— REQUIREMENTS —
Format the lines below as a JSON list of strings, one string per line, with blank lines left out. Leave out the pictures.

— RECORDED INFORMATION —
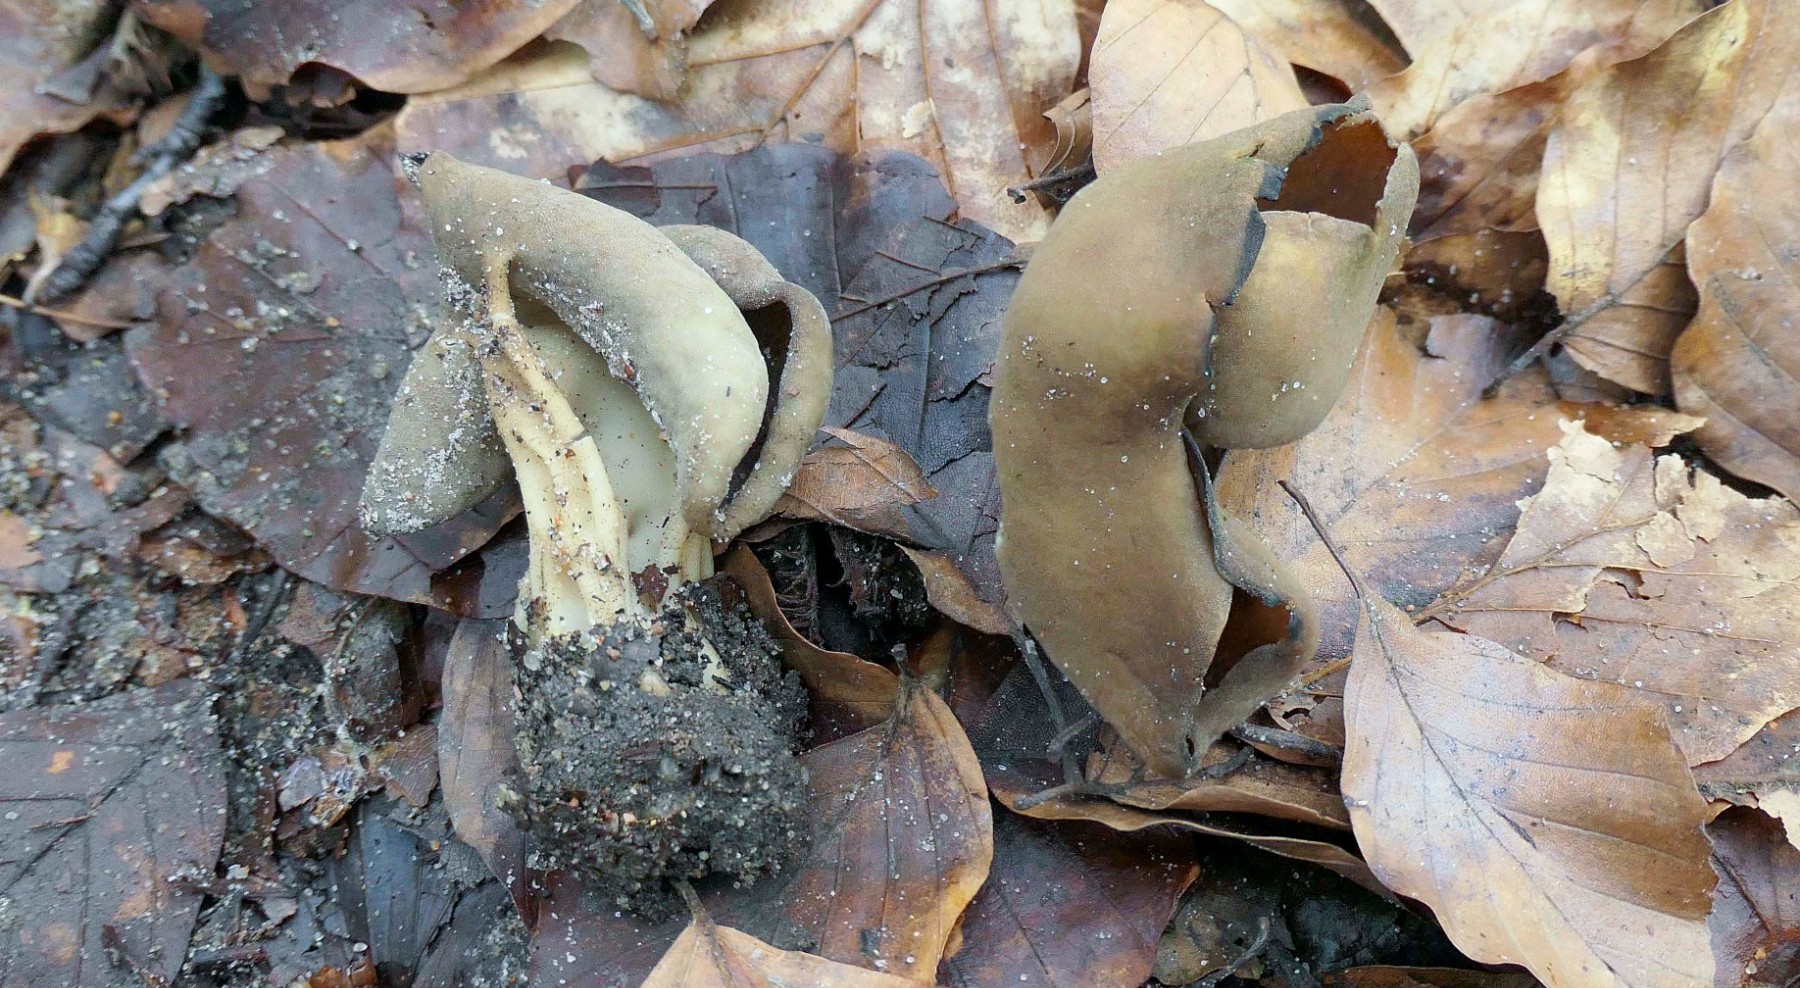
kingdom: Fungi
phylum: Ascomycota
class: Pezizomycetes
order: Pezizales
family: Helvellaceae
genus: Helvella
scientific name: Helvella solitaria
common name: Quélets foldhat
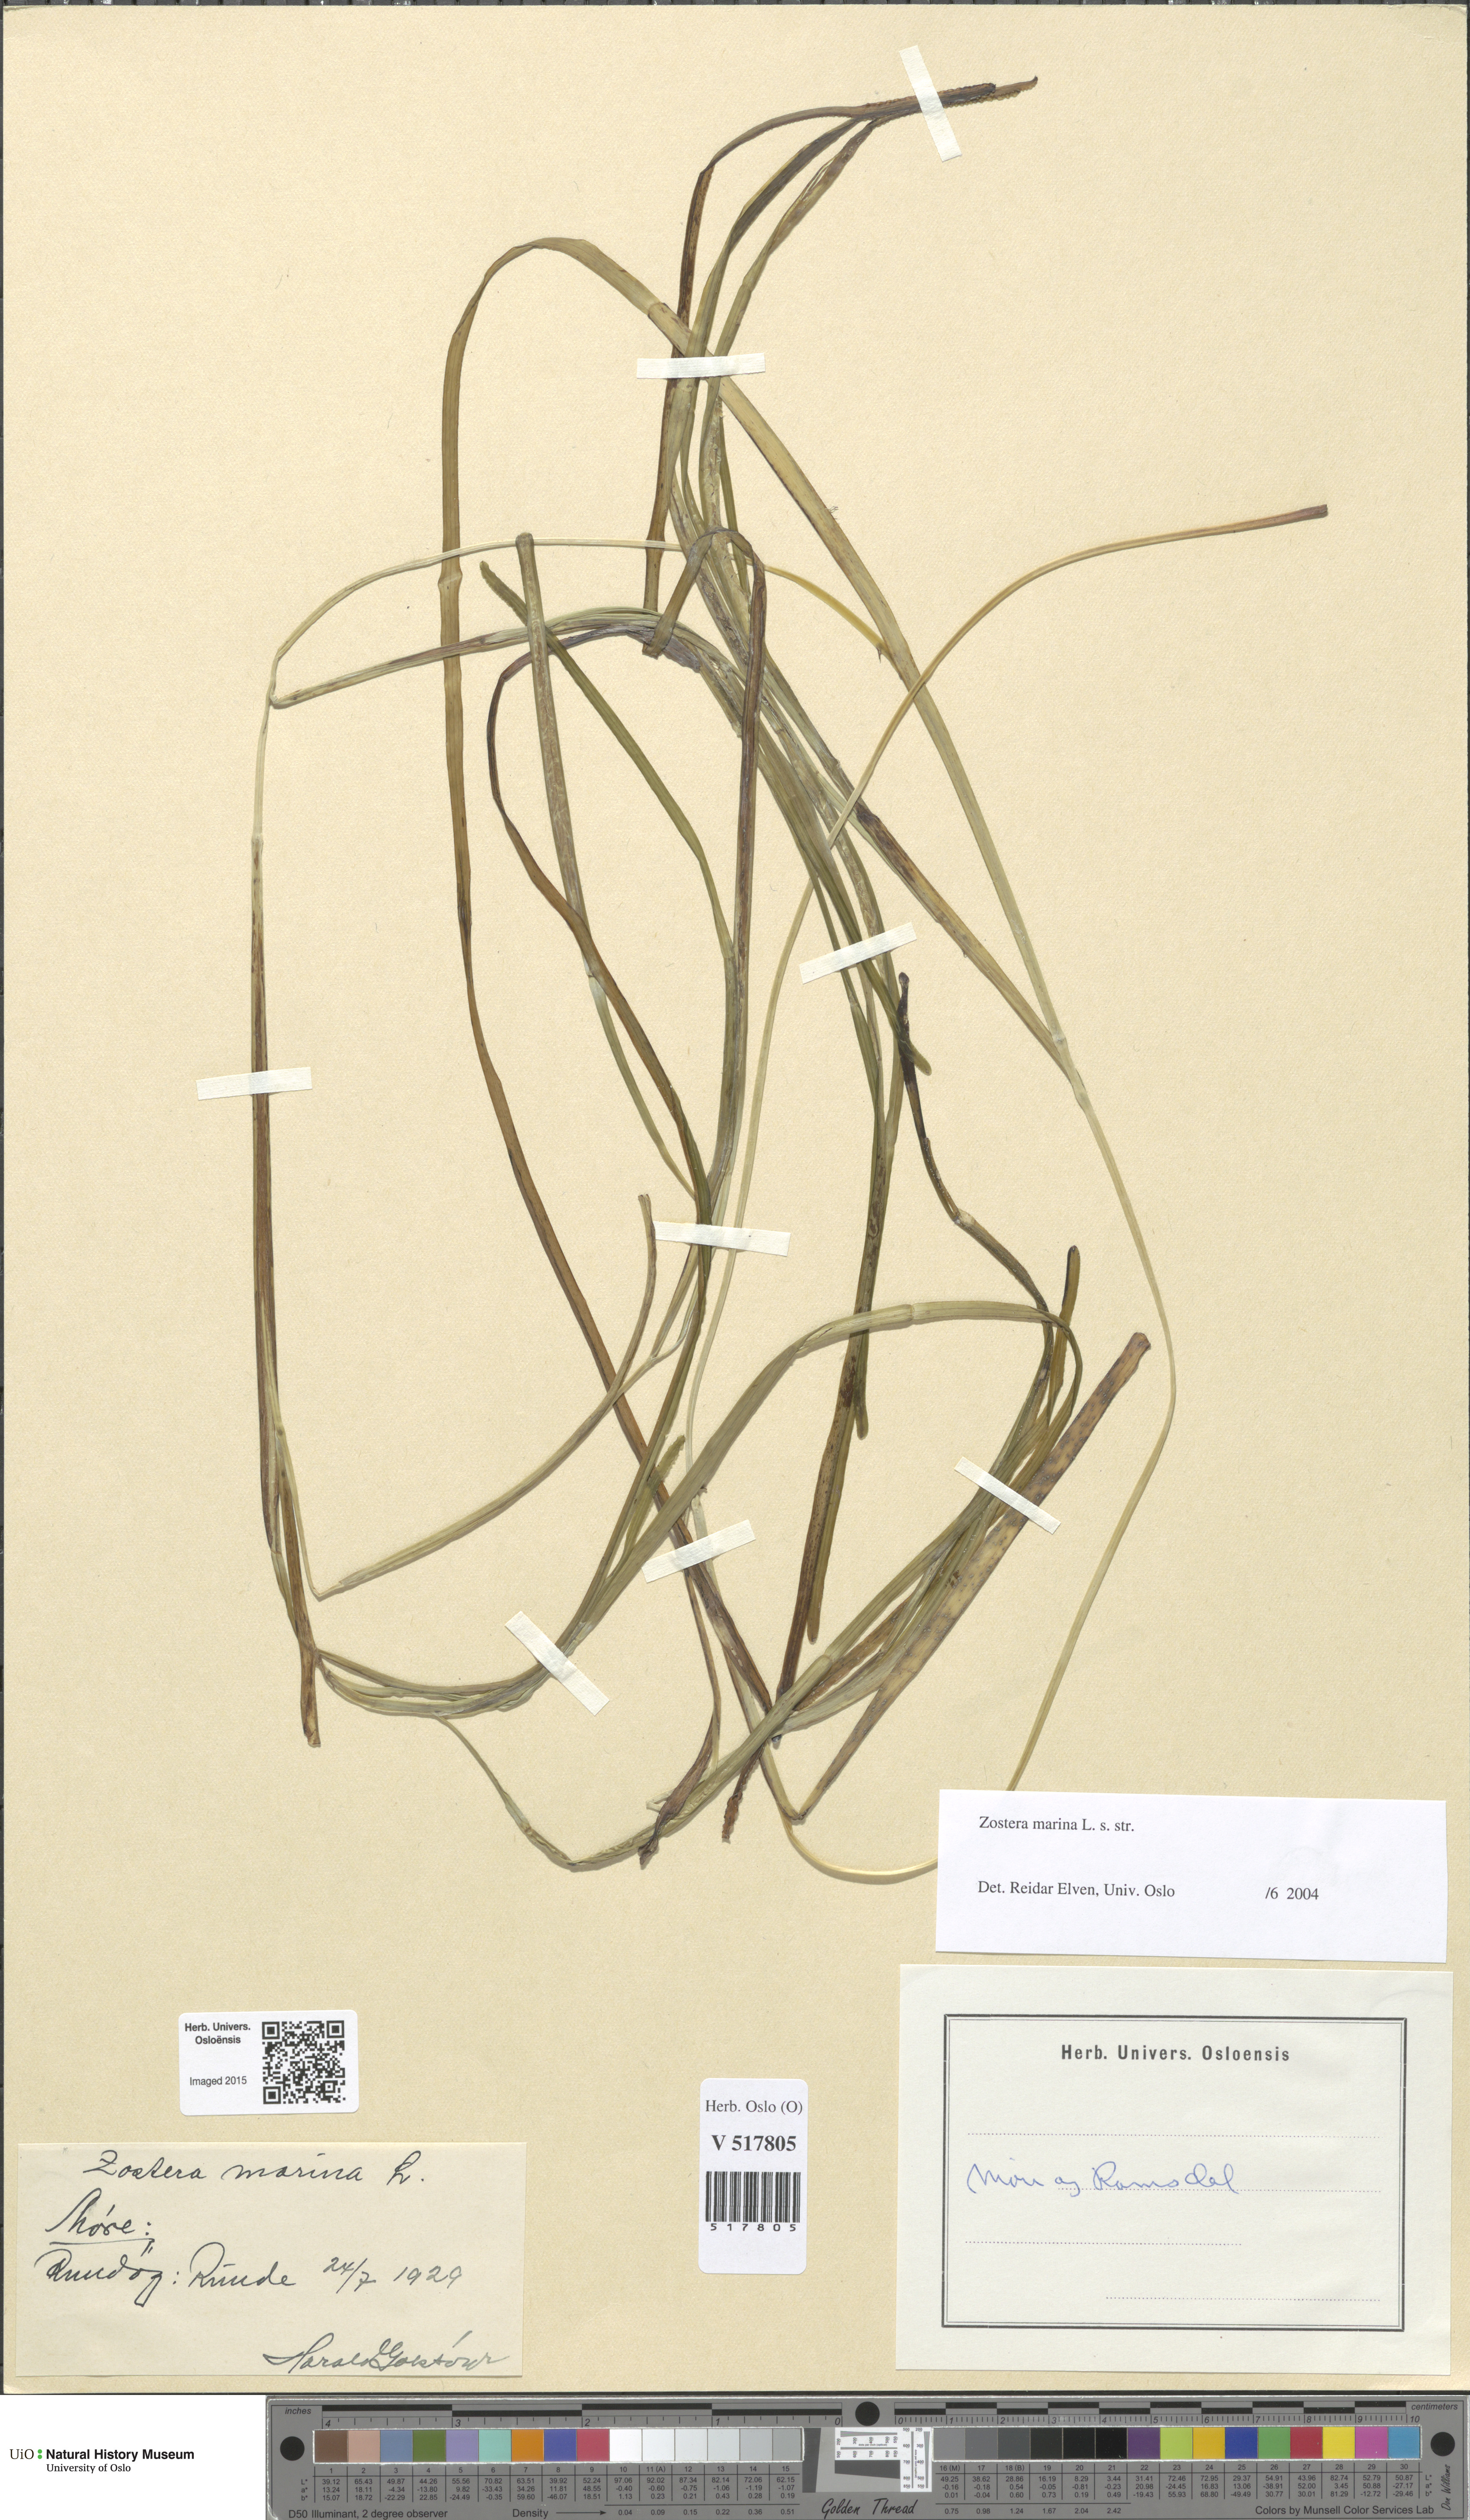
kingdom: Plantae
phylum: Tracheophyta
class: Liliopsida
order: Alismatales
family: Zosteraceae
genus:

— SOLUTION TO THE EXERCISE —
[
  "kingdom: Fungi",
  "phylum: Ascomycota",
  "class: Pezizomycetes",
  "order: Pezizales",
  "family: Helvellaceae",
  "genus: Helvella",
  "scientific name: Helvella solitaria",
  "common name: Quélets foldhat",
  "kingdom: Plantae",
  "phylum: Tracheophyta",
  "class: Liliopsida",
  "order: Alismatales",
  "family: Zosteraceae",
  "genus:"
]